Various forms of psychotherapy, such as cognitive-behavioral therapy (CBT), are instrumental in helping individuals with bipolar II disorder effectively manage their symptoms. The goal of psychotherapy is to help you develop effective coping mechanisms and strategies to overcome triggers and manage your symptoms in a healthy way.

Self-Care

Self-care is also pivotal in managing bipolar disorder.

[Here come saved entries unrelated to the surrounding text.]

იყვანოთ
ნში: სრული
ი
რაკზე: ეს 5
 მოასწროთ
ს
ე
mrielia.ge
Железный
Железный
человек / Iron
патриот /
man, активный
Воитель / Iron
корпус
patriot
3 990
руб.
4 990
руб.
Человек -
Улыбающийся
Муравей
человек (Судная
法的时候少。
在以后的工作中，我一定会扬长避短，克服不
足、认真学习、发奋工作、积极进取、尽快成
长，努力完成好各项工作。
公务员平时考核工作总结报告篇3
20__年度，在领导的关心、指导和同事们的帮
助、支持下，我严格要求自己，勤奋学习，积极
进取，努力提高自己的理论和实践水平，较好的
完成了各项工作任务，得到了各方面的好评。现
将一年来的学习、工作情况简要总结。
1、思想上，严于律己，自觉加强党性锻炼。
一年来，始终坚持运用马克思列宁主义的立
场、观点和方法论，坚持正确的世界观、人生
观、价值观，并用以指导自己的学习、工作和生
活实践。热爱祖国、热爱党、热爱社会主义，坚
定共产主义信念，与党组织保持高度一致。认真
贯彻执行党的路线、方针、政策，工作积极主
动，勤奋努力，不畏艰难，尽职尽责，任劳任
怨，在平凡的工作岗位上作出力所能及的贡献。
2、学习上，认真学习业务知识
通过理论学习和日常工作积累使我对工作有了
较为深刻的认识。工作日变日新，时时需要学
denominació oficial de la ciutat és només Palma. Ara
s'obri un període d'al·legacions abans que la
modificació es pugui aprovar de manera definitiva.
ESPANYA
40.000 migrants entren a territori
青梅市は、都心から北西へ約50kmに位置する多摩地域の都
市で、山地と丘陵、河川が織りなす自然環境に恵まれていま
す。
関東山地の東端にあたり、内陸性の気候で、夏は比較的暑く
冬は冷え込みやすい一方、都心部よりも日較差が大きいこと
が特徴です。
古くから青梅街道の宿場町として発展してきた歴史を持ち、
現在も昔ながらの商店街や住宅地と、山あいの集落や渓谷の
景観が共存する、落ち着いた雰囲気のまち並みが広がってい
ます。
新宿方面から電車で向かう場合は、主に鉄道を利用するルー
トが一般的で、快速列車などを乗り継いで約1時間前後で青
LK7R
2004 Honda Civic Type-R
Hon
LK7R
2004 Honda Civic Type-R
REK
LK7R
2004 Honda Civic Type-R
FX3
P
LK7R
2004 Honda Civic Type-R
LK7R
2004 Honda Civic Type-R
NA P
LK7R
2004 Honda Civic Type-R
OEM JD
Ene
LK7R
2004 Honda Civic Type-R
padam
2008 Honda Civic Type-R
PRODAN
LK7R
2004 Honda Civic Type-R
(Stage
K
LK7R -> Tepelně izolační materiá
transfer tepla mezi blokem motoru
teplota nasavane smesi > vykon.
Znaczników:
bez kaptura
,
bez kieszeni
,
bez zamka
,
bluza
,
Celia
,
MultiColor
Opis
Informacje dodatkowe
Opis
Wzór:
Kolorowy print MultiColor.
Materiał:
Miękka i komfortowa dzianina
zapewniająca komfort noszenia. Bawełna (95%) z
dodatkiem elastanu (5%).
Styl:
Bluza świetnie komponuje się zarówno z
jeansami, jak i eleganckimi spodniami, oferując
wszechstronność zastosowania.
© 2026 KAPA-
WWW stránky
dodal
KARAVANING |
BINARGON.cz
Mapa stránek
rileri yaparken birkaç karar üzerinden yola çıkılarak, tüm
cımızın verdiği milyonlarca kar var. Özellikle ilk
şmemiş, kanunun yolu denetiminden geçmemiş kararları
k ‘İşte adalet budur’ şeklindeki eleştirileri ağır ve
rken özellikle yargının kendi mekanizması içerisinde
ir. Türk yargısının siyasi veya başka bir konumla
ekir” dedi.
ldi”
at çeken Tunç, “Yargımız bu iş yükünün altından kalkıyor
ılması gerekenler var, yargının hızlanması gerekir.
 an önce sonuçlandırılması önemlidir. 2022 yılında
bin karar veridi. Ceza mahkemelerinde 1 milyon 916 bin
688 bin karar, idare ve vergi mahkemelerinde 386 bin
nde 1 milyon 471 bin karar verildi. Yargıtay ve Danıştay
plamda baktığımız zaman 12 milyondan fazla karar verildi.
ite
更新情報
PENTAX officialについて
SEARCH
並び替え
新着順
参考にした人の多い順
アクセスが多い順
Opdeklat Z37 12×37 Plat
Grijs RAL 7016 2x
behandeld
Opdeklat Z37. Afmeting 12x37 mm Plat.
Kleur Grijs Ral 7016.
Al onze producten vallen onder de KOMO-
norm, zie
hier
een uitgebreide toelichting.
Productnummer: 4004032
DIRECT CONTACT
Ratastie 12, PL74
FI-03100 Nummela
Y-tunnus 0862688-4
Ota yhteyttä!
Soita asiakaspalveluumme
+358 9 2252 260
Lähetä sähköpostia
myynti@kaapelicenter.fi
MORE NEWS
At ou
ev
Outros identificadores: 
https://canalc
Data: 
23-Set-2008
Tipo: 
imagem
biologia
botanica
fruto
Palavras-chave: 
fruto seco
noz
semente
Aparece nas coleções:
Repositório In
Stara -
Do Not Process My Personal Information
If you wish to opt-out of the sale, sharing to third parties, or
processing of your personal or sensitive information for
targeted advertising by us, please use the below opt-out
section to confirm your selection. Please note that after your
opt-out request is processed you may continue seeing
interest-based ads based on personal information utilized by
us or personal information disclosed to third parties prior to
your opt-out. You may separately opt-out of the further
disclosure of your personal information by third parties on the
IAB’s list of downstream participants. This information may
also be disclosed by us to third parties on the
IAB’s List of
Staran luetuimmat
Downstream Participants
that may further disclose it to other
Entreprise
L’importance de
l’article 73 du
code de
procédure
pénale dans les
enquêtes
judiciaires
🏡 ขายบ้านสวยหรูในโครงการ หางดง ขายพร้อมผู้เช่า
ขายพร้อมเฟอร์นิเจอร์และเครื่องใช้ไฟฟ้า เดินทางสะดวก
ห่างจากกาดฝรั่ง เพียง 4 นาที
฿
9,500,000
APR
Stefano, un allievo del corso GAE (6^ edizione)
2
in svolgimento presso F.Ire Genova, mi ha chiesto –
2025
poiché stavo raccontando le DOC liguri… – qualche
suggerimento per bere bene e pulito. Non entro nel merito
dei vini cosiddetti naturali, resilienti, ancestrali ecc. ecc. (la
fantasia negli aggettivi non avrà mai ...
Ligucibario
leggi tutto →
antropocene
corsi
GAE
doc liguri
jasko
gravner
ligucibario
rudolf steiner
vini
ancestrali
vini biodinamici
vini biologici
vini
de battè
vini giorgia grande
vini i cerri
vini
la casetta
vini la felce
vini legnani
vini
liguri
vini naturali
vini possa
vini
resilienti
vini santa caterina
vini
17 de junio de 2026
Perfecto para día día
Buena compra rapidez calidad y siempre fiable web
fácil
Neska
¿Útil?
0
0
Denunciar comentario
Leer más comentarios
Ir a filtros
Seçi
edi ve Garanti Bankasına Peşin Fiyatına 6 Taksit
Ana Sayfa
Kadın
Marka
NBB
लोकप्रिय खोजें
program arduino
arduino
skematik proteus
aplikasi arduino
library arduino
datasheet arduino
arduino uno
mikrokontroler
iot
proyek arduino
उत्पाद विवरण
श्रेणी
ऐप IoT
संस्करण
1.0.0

Getting enough sleep, eating healthy and nutritious meals, avoiding drugs and alcohol, exercising regularly, and engaging in activities that promote relaxation are all important in managing mood swings.

Ketamine Infusion Therapy

If you have treatment-resistant bipolar disorder, ketamine infusion therapy may be an option to consider. Ketamine is a groundbreaking medication that was recently approved by the FDA for the treatment of refractory depression and has also proven to be an effective alternative treatment for managing symptoms of mania and depression associated with bipolar disorder.

The Takeaway

Although not as severe as bipolar I disorder, bipolar II disorder is still a serious and potentially life-threatening condition if left untreated. Fortunately, with the help of medication, psychotherapy, and self-care strategies, individuals with bipolar II disorder can develop effective coping mechanisms to manage their symptoms and live full lives.